Because Wright is a visually gifted, kinetic filmmaker—unlike QT—every clever gimmick is emotionally expressive, including the
video-game-style logo and credits theme and the moment of Scott and
Knives’ break-up. The proverbial decree, “It’s not gonna work out,”
becomes a black void that envelops both heartsick youth. Wright makes visual
correlatives of awkward feelings and hyperactive cultural experience. Not emotionally alienated like QT, Wright at his best shows some
of the exuberance and elation of Stephen Chow’s great Kung Fu Hustle—where social
anxiety was turned into pop mythology with the swiftness and lavishness
of a movie musical. Wright even brings this exultant vision to the
quick-changes of Scott’s gay roommate Wallace Wells (Kieran Culkin),
whose carefree, yet duplicitous, sex life makes a contrasting male
adolescence sub-plot.

Child-man
Michael Cera helps Wright achieve his clear behavioral focus. Cera’s
child-like mouth and soft chin that—to borrow an infamous John Simon
quote—“slips irretrievably into his neck” gives him a believable dweeb
identity, whereas a more outwardly masculine lead might seem vain and
narcissistic. I couldn’t relate to Cera’s previous screen zygotes, but Wright’s ingenuity consistently overcomes the smugness of Juno and
the Judd Apatow material that I associate with Cera. This modern
Sterling Holloway’s acting skill can now be newly appreciated up against
the dynamic Seven Evil Exes. Chris Evans stands out as movie star Lucas
Lee, doing an Eastwood vocal impersonation with a Wolverine haircut and
chinstrap beard. Brandon Routh plays Todd Ingram, a brawny rock star
with glowing super-villain eyes.
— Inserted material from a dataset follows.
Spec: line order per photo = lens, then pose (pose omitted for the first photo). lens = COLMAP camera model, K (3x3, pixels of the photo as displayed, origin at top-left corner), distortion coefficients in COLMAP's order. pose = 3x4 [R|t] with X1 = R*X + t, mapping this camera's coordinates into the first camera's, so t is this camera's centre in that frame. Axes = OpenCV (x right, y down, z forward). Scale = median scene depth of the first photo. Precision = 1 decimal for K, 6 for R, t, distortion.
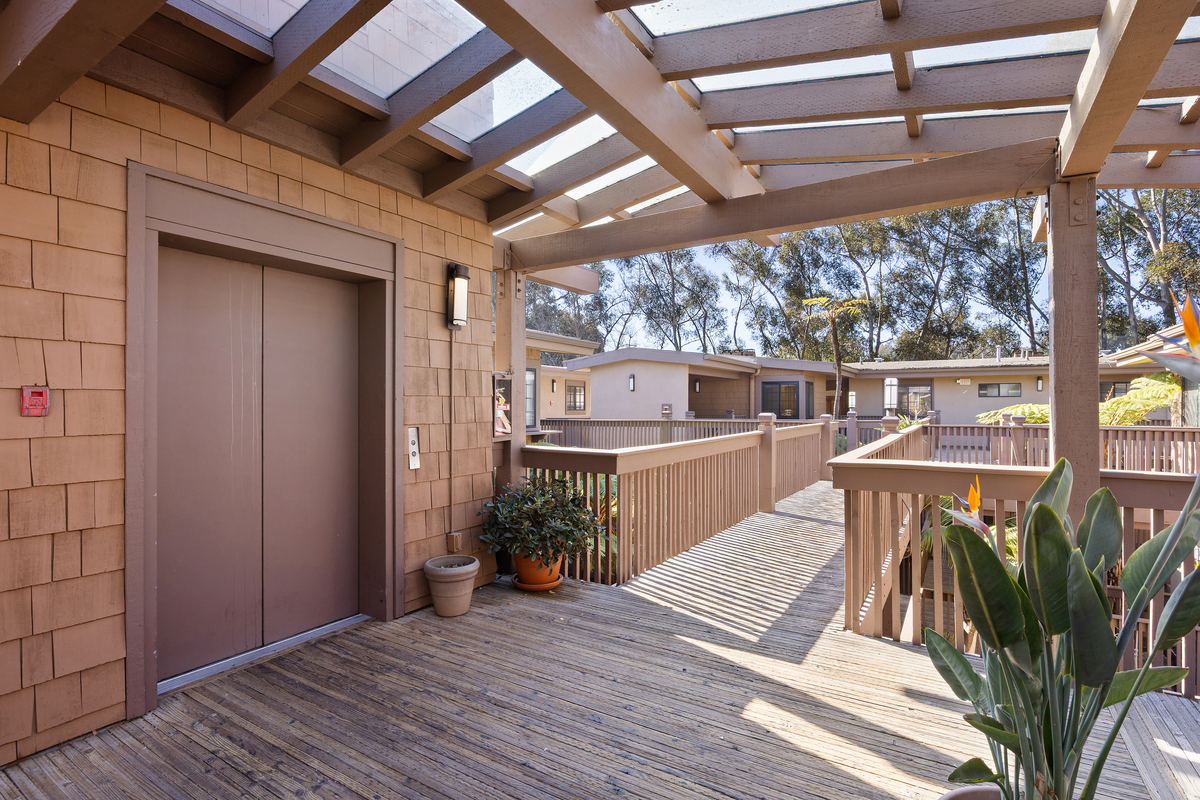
lens RADIAL K [[579.1, 0, 597.8], [0, 579.1, 400.5], [0, 0, 1]] dist [0.004925, 0.000908]
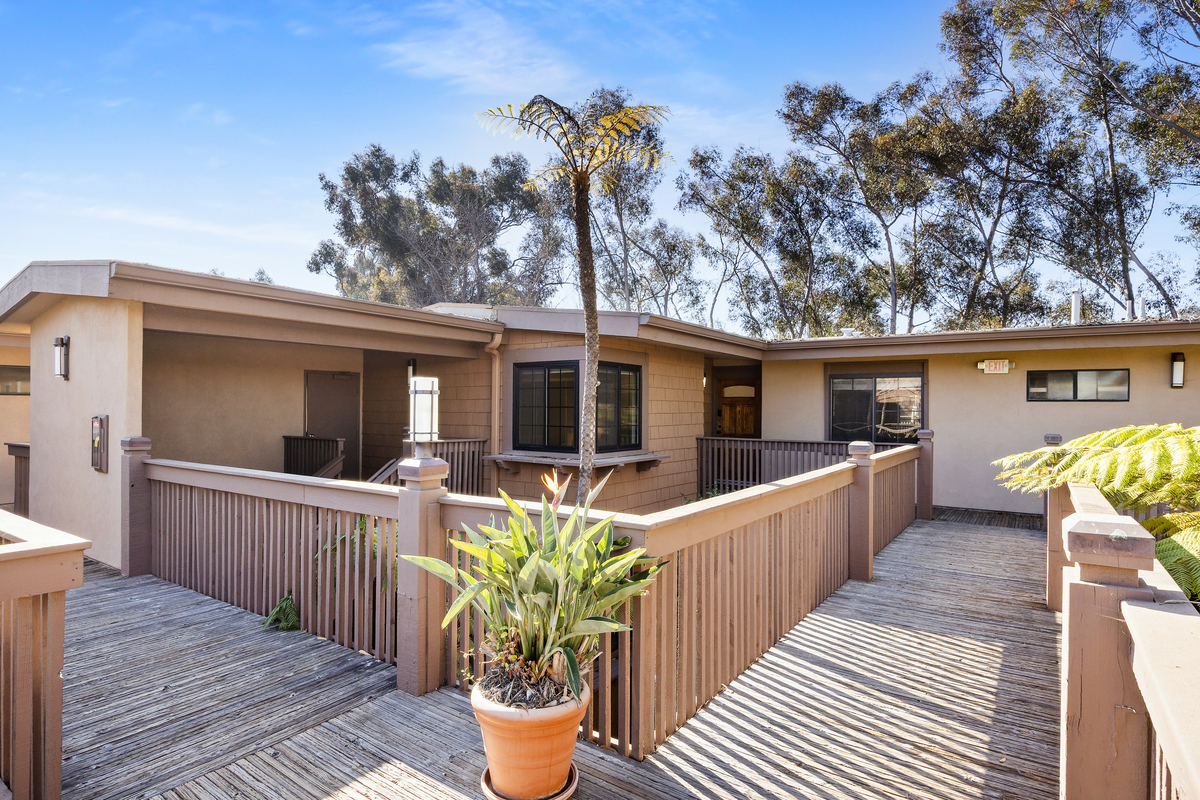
lens RADIAL K [[622.8, 0, 599.6], [0, 622.8, 405.2], [0, 0, 1]] dist [0.005965, -0.002300]
pose [[0.998572, 0.005852, -0.053094, 0.150263], [-0.005598, 0.999972, 0.004929, -0.001501], [0.053122, -0.004625, 0.998577, 0.214442]]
Routh’s recent Superman performance
adds to Wright’s hunk satire (a subliminal theme), which is magnified
when Scott combats the Japanese-chic Katayanagi twins and, displaying
his videogame prowess, unleashes his id—straight out of the 1955 Forbidden Planet. Top that, QT.

Wright knows how to use pop culture to better understand life. Scott Pilgrim is as full of pop references as Kill Bill but rendered by a wit, not a sentimental sadist. Most critics misjudged Wright’s 2006 Hot Fuzz as
simply a cop movie parody; they completely ignored the sting in
Wright’s spoofing how the English class system is repeated in its law
enforcement bureaucracy and his bemused critique of its threatening
arcane social traditions.

In Scott Pilgrim, Wright
brings a big-budget spotlight to the themes of pop culture’s
identification/alienation—just as in Todd Graff’s little-seen Bandslam. Scott Pilgrim doesn’t quite have Bandslam’s depth
to carry its audience to a new appreciation of human experience and pop
paradox. Wright’s lesbian and Bollywood jokes come close but go too
quickly, like gags on TV’s Parker Lewis or Scrubs. Still,
it’s rare when a mainstream movie scrutinizes the seductions of
mainstream pop. Wright’s speed and humor are authentic and irresistible.
Let’s hope that’s not all his admirers see.